I’ve been reflecting lately on the spiritual power of “doing nothing.” The importance of moments of quiet reflection — even those that don’t seem overtly spiritual at all. For example, this morning I had an unexpected moment of time alone…my kids miraculously “slept in” and I was sitting with a mug of hot tea at the kitchen table at 7 AM, stunned that I hadn’t been put to work yet with breakfast, etc. I had gotten up early to work (I usually write and edit from 5 to 7 b/c I’m a morning person), but my computer wasn’t working right and I also didn’t feel like working any more. So I just sat there with my tea and started to reflect on how tired and worn out I’ve let myself become over the past few weeks.
I’ve got a repetitive problem with over-committing myself. For me it’s work commitments. For other moms I know, it’s too many volunteer or ministry commitments. Whatever it is, it seems that despite my love for all-things-Richard-Foster/contemplative spiritually stuff, I still get myself crammed into a pattern of living without any margin. There’s no wiggle room. And there’s definitely not time to just “be.”
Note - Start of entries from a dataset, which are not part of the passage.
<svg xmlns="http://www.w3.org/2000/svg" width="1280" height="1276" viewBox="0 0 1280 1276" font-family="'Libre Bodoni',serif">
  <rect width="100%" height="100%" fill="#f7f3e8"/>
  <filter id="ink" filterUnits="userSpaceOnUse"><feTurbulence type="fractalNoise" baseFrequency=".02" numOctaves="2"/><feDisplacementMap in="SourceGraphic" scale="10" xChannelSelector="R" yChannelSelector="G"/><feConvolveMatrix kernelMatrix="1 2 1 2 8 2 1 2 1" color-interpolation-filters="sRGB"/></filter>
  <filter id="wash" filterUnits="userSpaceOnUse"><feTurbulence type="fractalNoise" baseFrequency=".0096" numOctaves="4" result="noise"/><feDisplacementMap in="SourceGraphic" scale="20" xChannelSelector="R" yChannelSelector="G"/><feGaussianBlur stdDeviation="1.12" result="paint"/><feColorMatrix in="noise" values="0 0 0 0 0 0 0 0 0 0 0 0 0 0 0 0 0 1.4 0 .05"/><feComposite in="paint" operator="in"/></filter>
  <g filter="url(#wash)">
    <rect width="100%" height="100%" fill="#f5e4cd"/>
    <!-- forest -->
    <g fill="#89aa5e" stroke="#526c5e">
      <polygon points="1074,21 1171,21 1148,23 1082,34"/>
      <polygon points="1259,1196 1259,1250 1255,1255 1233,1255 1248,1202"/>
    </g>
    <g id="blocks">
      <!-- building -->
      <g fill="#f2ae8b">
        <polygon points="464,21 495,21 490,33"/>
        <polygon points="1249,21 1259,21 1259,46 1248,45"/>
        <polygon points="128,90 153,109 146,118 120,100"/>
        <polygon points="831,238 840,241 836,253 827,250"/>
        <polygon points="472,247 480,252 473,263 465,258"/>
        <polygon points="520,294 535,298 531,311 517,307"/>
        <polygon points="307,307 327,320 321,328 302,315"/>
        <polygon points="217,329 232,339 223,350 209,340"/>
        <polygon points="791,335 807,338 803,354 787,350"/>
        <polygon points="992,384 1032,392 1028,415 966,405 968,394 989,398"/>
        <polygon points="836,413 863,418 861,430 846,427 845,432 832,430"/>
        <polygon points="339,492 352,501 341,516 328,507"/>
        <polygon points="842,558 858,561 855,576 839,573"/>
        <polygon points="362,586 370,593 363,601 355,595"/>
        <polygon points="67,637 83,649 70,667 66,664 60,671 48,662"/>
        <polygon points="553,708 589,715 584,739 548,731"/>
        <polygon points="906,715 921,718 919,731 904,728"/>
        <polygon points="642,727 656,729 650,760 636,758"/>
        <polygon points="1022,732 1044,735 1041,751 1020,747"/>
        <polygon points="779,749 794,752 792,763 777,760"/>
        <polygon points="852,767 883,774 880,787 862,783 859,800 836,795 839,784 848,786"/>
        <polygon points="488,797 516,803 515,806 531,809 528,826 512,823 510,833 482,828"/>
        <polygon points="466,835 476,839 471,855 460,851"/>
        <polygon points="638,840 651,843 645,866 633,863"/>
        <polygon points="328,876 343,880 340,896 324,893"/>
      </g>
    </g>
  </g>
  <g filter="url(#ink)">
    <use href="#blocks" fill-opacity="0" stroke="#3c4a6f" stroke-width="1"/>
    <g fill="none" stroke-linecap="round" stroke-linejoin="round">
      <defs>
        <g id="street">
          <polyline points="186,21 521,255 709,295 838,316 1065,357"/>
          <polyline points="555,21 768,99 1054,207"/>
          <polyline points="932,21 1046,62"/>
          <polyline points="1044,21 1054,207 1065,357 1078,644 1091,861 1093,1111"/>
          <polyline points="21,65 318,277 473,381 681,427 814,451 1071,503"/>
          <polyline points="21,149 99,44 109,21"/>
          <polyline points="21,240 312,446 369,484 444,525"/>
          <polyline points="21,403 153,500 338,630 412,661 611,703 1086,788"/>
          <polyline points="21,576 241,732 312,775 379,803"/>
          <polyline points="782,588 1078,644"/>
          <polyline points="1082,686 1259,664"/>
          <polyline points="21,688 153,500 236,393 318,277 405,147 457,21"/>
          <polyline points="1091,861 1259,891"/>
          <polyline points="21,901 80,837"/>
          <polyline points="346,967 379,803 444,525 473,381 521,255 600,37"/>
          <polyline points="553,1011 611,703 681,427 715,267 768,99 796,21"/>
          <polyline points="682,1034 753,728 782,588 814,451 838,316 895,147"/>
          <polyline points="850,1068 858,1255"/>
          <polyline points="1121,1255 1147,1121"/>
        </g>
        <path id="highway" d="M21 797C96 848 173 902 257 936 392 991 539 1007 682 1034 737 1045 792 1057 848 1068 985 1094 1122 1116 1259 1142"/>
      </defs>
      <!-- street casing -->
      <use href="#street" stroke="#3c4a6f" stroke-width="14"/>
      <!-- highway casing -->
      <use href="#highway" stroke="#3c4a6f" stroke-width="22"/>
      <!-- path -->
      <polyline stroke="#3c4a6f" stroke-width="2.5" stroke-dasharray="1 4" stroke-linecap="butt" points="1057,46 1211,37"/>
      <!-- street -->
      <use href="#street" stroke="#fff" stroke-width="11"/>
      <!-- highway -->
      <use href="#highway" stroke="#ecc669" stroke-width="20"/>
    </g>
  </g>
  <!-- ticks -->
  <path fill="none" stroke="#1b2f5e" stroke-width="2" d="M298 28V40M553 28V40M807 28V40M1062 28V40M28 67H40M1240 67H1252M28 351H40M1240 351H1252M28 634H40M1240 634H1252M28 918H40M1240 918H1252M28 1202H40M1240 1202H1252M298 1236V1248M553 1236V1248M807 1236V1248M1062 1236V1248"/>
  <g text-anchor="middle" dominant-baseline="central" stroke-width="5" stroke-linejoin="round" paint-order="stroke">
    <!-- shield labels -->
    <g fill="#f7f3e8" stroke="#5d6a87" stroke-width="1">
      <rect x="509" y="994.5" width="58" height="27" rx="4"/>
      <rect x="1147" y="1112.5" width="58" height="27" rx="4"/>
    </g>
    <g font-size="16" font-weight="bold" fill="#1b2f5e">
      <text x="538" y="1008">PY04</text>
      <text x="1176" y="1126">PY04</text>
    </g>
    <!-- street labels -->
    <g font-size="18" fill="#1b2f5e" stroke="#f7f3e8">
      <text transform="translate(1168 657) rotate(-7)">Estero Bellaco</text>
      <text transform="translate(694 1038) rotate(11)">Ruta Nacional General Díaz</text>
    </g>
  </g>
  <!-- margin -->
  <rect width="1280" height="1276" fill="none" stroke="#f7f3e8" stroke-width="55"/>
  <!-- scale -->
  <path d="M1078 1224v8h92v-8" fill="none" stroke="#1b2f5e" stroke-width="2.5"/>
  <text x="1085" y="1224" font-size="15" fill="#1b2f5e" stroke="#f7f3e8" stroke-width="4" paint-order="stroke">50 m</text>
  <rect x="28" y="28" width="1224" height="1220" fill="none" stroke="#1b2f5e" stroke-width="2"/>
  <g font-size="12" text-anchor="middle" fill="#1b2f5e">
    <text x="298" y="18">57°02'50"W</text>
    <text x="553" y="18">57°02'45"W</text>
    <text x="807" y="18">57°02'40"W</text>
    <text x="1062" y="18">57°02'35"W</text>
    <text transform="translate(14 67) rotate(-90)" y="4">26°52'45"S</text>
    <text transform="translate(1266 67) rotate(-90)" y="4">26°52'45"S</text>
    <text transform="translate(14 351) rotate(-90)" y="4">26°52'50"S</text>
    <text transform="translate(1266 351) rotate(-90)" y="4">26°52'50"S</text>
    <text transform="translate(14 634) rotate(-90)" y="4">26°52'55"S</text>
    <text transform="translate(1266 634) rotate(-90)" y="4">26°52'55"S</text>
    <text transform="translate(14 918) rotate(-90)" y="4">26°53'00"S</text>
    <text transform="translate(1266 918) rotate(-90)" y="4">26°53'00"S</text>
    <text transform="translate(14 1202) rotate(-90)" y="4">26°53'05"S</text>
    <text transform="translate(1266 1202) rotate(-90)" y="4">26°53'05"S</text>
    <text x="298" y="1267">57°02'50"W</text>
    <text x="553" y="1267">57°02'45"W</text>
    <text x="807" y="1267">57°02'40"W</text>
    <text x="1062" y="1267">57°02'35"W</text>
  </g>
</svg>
And I feel like it’s a sin. Not in the work-myself-up-until-I-feel-guilty sense — but more that I’ve realized this is something I’ve done repeatedly. It’s something God has spoken to me about before, many times, but yet I keep getting myself into these situations without taking responsibility for my part in choosing to live this way. I’ve bought into our hidden cultural mantras about busyness making us feel important and have let my life get way too overcrowded.
Part of this is the reality of life as a mom. Whether you work outside the home, work from home, or your work is caring for your family/home, you know how it can be — a day can easily become filled with chaos before you’ve even eaten breakfast.
But that’s not what I’m talking about here. I’m talking about the choices we make that contribute to this. The choice to say “yes” to something when we should say NO. Ultimately, the choice to put “doing” ahead of “being.”
Let me rewrite a famous prayer. God grant me some serenity — any serenity — even if its just a pinch! And while you do that, I won’t just wait for a miracle. I recognize that I need to do my part too. I’ll pare away some of the needless layers that are suffocating the many opportunities for serenity that you provide. Amen and amen.